> _EXERCISE AIM_: At the line containing "Throughput, SaveAnswerForThemes: 2.273", begin retyping, and stop after the last line of the data; add nothing.
INFORMATION Start Marker
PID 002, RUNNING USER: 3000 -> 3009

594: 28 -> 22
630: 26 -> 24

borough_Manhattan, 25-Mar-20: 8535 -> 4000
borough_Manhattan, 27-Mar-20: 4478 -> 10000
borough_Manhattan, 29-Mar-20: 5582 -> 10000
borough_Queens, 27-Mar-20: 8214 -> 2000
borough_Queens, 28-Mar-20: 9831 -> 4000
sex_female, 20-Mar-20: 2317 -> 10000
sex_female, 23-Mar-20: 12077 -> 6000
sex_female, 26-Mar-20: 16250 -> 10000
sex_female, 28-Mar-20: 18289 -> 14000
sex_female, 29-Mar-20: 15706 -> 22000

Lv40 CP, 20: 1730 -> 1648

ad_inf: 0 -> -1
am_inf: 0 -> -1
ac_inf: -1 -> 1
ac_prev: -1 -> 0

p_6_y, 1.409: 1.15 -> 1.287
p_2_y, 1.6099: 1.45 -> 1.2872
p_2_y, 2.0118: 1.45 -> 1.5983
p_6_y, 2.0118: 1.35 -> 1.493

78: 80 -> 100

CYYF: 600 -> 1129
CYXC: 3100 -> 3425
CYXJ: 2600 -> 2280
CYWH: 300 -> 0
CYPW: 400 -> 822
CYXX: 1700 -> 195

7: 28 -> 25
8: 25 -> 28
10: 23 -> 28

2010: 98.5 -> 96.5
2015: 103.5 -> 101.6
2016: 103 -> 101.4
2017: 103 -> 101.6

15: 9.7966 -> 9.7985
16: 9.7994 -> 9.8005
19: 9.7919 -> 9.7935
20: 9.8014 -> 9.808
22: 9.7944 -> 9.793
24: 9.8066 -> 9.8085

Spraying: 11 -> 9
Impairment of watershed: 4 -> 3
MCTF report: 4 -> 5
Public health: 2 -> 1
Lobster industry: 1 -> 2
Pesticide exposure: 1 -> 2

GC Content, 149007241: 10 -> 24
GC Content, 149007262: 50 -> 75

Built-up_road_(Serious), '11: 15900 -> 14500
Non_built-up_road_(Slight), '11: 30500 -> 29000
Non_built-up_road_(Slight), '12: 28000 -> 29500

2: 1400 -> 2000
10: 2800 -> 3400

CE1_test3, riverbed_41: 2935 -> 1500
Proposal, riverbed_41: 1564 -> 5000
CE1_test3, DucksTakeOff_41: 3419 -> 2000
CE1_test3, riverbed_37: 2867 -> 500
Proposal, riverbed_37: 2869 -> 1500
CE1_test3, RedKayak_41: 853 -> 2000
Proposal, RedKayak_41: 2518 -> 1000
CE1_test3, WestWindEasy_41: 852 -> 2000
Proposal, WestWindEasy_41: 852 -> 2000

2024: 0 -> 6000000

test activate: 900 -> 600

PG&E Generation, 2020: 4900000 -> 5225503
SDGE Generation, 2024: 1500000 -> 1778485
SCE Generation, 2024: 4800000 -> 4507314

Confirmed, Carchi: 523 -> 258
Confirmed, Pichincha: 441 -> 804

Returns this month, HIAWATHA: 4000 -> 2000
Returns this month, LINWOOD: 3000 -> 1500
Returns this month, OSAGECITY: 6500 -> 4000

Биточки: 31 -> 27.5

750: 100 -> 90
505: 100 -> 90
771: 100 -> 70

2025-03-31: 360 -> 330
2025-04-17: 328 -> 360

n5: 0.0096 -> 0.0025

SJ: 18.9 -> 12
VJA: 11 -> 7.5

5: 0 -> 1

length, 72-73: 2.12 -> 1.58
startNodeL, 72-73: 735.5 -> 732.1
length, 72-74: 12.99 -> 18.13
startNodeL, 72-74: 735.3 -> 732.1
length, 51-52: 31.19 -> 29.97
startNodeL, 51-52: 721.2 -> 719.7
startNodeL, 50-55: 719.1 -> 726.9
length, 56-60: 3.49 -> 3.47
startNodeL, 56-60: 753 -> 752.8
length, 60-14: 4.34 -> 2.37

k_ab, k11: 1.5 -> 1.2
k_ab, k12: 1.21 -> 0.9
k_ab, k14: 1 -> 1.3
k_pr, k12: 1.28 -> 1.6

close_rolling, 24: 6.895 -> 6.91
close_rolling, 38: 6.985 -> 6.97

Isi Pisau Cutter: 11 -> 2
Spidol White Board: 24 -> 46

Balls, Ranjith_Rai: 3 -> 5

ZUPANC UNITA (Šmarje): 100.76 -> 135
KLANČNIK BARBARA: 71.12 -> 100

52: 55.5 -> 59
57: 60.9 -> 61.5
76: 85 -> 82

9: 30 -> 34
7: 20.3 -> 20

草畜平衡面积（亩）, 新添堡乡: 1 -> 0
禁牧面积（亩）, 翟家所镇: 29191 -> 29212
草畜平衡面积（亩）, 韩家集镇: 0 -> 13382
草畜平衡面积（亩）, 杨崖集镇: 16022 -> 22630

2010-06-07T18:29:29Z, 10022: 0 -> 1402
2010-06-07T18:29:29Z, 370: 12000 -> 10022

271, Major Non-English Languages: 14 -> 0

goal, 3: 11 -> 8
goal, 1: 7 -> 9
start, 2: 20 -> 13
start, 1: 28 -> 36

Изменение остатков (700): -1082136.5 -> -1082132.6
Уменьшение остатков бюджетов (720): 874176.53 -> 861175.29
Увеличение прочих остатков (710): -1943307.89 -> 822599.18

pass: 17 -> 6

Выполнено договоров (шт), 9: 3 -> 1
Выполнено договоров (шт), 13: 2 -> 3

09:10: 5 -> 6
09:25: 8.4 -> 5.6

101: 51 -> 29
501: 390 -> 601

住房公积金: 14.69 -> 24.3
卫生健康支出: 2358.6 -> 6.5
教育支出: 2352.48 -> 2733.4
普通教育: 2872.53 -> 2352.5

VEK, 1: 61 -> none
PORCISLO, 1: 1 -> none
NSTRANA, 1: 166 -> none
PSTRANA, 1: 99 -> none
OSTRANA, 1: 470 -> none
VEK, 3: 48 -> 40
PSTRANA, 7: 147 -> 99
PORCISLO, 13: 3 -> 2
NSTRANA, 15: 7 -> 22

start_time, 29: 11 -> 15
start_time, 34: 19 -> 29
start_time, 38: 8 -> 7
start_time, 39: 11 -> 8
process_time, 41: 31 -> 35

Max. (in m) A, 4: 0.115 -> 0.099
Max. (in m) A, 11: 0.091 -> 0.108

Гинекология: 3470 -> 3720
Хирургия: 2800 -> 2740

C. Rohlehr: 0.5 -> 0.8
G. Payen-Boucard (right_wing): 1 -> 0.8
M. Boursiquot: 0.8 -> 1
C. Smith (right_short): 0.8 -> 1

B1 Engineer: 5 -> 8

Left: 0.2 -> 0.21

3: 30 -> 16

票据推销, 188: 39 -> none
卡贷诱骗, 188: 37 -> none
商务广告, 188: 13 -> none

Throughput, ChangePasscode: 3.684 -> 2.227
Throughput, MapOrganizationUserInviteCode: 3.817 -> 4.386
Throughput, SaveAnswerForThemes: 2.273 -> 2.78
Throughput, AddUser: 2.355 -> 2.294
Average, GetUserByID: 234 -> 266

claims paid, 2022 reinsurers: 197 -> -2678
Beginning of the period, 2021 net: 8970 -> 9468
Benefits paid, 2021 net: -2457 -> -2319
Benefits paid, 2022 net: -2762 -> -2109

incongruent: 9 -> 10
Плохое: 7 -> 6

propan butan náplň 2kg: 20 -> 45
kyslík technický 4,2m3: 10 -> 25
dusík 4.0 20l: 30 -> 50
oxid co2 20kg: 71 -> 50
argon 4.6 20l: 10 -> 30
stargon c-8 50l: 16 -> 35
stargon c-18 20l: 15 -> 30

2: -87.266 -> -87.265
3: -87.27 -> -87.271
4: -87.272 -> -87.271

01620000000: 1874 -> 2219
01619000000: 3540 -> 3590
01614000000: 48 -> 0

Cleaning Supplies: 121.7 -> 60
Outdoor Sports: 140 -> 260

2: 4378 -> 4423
INFORMATION End Marker
> _OUTPUT OF THE EXERCISE_:
Throughput, SaveAnswerForThemes: 2.273 -> 2.78
Throughput, AddUser: 2.355 -> 2.294
Average, GetUserByID: 234 -> 266

claims paid, 2022 reinsurers: 197 -> -2678
Beginning of the period, 2021 net: 8970 -> 9468
Benefits paid, 2021 net: -2457 -> -2319
Benefits paid, 2022 net: -2762 -> -2109

incongruent: 9 -> 10
Плохое: 7 -> 6

propan butan náplň 2kg: 20 -> 45
kyslík technický 4,2m3: 10 -> 25
dusík 4.0 20l: 30 -> 50
oxid co2 20kg: 71 -> 50
argon 4.6 20l: 10 -> 30
stargon c-8 50l: 16 -> 35
stargon c-18 20l: 15 -> 30

2: -87.266 -> -87.265
3: -87.27 -> -87.271
4: -87.272 -> -87.271

01620000000: 1874 -> 2219
01619000000: 3540 -> 3590
01614000000: 48 -> 0

Cleaning Supplies: 121.7 -> 60
Outdoor Sports: 140 -> 260

2: 4378 -> 4423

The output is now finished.